Is Generative AI a game-changer? My humble experience tells me:
I think that place has a lot of potential. For designers and artists, generative AI can be a truly useful and innovative tool. Unfortunately, it can also pose a threat to some of them since if users can enter a text field to obtain a picture or a website logo in a matter of clicks, why would they pay more to a different party? Is it possible right now? unquestionably not yet. Images still have a very poor quality and are erroneous in minute details. And after viewing the image of the stunning woman above, models and fashion photographers may also unwind because it is highly unlikely that AI will replace them in the upcoming years.
Today, generative AI is still in its infancy. Even 768x768 images are considered to be of a high resolution when using neural networks, which are computationally highly expensive. There isn't an AI model that can generate high-resolution photographs natively without upscaling or other methods, at least not as of the time this article was written, but it will happen eventually.
It is still a challenge to accurately represent knowledge in neural networks (information like how many legs a cat has or the year Napoleon was born). Consequently, AI models struggle to create photorealistic photos, at least where little details are important (on the other side, when I searched Google for modern art paintings, the results are often even worse;).
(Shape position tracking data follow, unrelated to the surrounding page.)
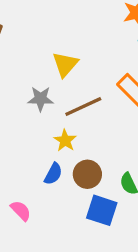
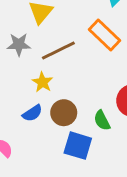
blue semicircle: (53, 174) -> (32, 113), turned 30

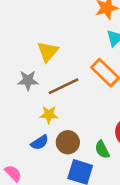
yellow star: (42, 82) -> (49, 115), turned -30

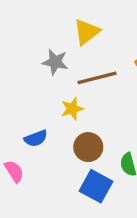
yellow star: (49, 115) -> (72, 109), turned -30
blue semicircle: (40, 142) -> (36, 138), moved

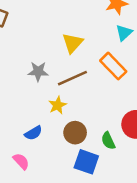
yellow triangle: (87, 32) -> (73, 43), moved

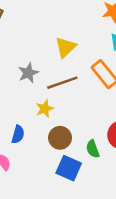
gray star: (38, 71) -> (28, 73), turned -30
blue semicircle: (33, 133) -> (18, 134), turned -48

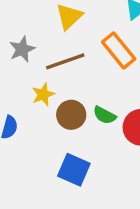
brown circle: (60, 138) -> (71, 115), moved
green semicircle: (93, 149) -> (105, 115), moved, turned -42

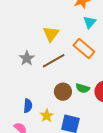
yellow star: (43, 94) -> (47, 116), moved

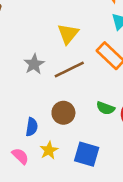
brown circle: (63, 92) -> (63, 113), moved
yellow star: (47, 116) -> (49, 150), moved

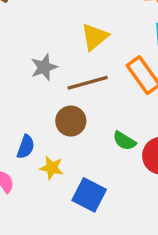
brown circle: (63, 113) -> (71, 121), moved
yellow star: (49, 150) -> (52, 168), moved, turned 30

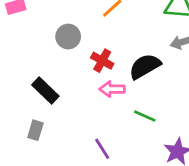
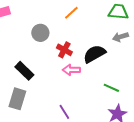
green line: (145, 116) -> (111, 88), moved
gray rectangle: (35, 130) -> (17, 99), size x1.5

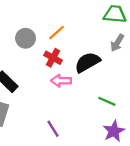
orange line: (71, 13) -> (56, 33), moved
gray arrow: (120, 37) -> (117, 43), turned -42

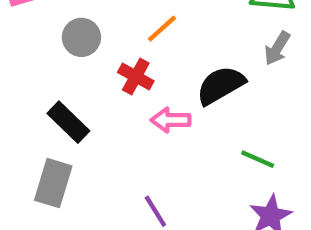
gray circle: (26, 38) -> (81, 37), moved
red cross: (53, 58) -> (136, 77), moved

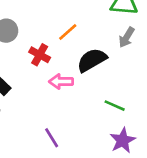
orange line: (162, 29) -> (68, 32), moved

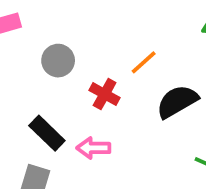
pink arrow: (61, 82) -> (93, 148), moved

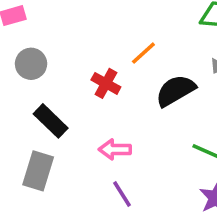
gray circle: (58, 61) -> (31, 64), moved
pink arrow: (93, 148) -> (115, 149), moved

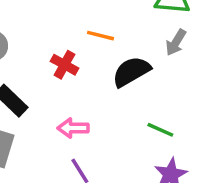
orange line: (143, 53) -> (100, 36), turned 56

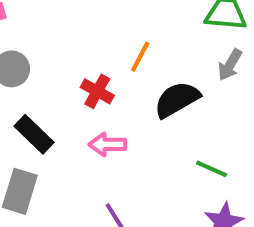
orange line: (100, 36) -> (140, 57), turned -76
pink arrow: (73, 128) -> (107, 144), moved

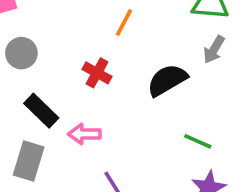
orange line: (140, 57) -> (124, 22), moved
pink arrow: (107, 144) -> (84, 134), moved

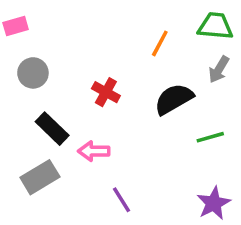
orange line: (124, 22) -> (160, 43), moved
green line: (198, 141) -> (210, 137), moved, turned -40
gray rectangle: (29, 161) -> (40, 177), turned 42

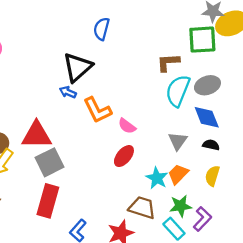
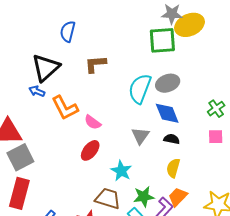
brown L-shape: (168, 62) -> (95, 64), moved
orange trapezoid: (178, 174) -> (178, 197), moved

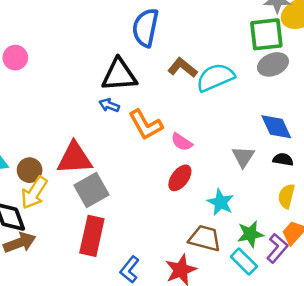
blue semicircle: (68, 31) -> (146, 28), size x1.4
brown L-shape: (95, 64) -> (182, 68), turned 45
black triangle: (46, 68) -> (119, 75), turned 40
gray ellipse: (168, 83) -> (273, 64), moved
cyan semicircle: (140, 89) -> (215, 77), moved, turned 48

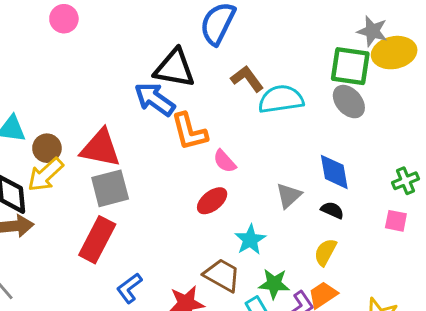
gray ellipse: (273, 64) -> (349, 102), turned 56
blue arrow: (109, 105) -> (155, 99), size x1.8

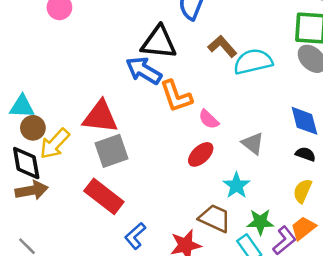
brown circle: (47, 148) -> (33, 128), moved
gray triangle: (289, 196) -> (253, 143), moved, turned -35
red rectangle: (97, 240) -> (104, 196), turned -75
When compared to the carefully chosen images from official web pages or YouTube reviews, the average output quality of a Stable Diffusion generation process is actually less attractive because to its high degree of randomness. When using the same technique on their own, consumers will theoretically only view those images as 1% of the results.
Anyway, it's exciting to witness this area's advancement, especially because the project is open source. Google's Imagen and DALL-E 2 can also produce remarkable findings. It will be interesting to see how they progress.